Your objective - All lines in the data that hold the word "elbow" need copying.

Saved data entries
· · · · ·
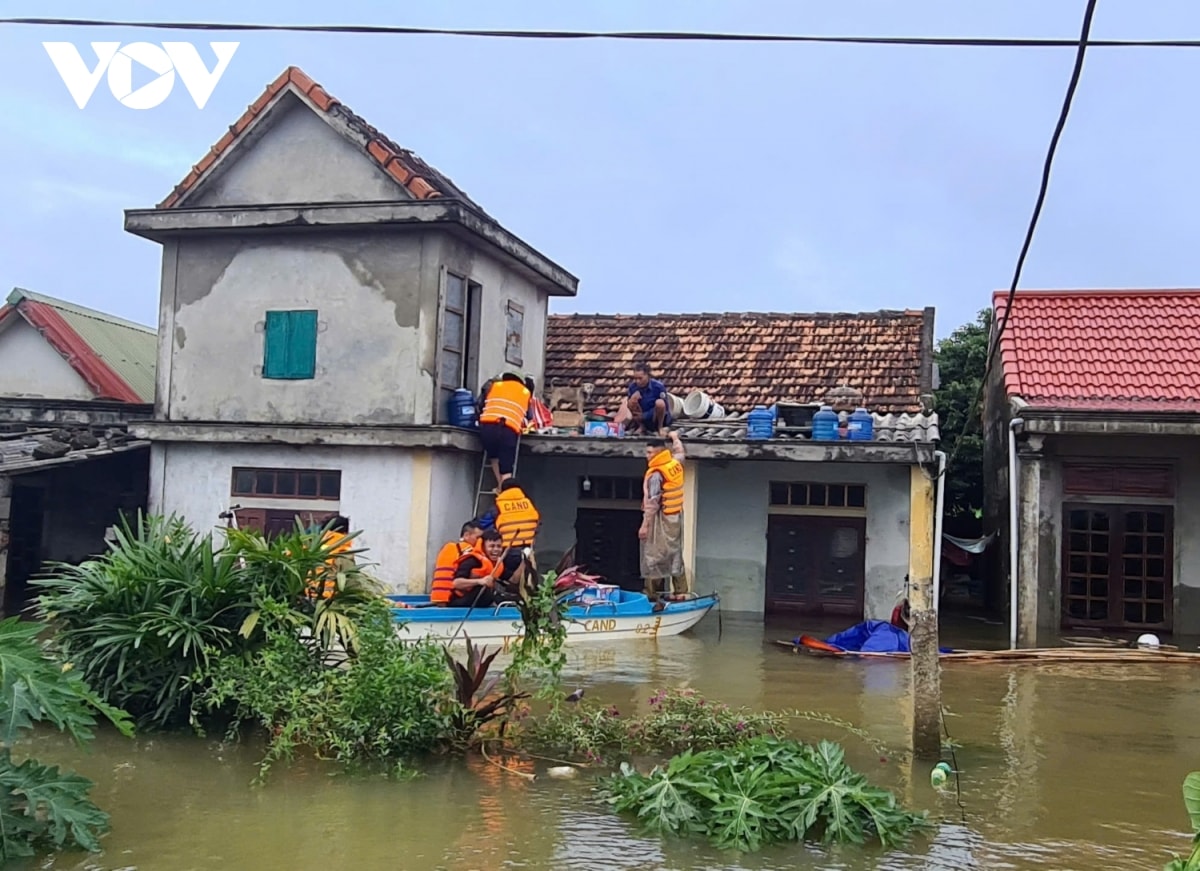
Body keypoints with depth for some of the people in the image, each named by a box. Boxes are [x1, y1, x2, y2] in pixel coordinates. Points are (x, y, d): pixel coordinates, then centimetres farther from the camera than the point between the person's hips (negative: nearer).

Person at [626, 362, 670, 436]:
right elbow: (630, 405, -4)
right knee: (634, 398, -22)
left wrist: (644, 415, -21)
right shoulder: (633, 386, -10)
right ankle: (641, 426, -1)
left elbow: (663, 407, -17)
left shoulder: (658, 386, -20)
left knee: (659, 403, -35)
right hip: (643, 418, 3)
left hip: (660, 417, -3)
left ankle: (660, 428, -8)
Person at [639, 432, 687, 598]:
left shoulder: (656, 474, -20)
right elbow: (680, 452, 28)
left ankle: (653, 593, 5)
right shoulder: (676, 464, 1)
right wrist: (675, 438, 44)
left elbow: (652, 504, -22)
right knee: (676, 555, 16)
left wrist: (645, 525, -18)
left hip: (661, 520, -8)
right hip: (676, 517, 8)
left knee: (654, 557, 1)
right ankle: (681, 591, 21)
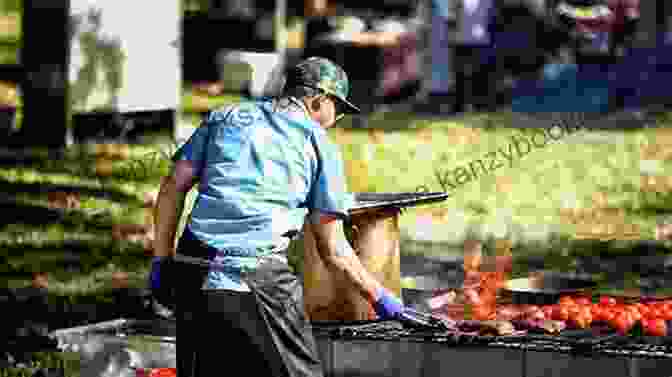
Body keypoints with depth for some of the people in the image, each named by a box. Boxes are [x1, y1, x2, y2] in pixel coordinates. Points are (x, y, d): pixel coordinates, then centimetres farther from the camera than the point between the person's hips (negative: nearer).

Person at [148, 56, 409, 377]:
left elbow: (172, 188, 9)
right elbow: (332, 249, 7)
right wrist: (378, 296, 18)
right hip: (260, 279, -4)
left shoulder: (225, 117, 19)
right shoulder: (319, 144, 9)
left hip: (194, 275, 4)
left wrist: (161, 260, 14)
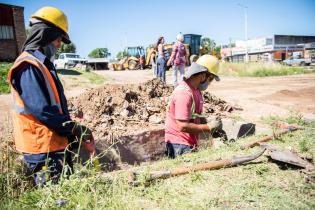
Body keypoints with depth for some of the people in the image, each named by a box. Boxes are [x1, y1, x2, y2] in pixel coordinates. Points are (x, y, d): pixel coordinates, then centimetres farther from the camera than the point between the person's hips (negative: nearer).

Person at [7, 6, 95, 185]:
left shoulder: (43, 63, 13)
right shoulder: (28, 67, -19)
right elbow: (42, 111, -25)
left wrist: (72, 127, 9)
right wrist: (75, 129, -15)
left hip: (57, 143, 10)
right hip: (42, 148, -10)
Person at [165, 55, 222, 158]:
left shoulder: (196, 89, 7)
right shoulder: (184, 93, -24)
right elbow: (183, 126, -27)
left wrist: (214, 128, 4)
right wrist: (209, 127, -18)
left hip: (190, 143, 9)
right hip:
· · · · ·
Completed task -
right elbow: (630, 405, -4)
left elbow: (663, 407, -17)
right elbow: (680, 452, 28)
left elbow: (652, 504, -22)
left elbow: (172, 188, 9)
right elbow: (332, 249, 7)
right elbow: (42, 111, -25)
right elbow: (183, 126, -27)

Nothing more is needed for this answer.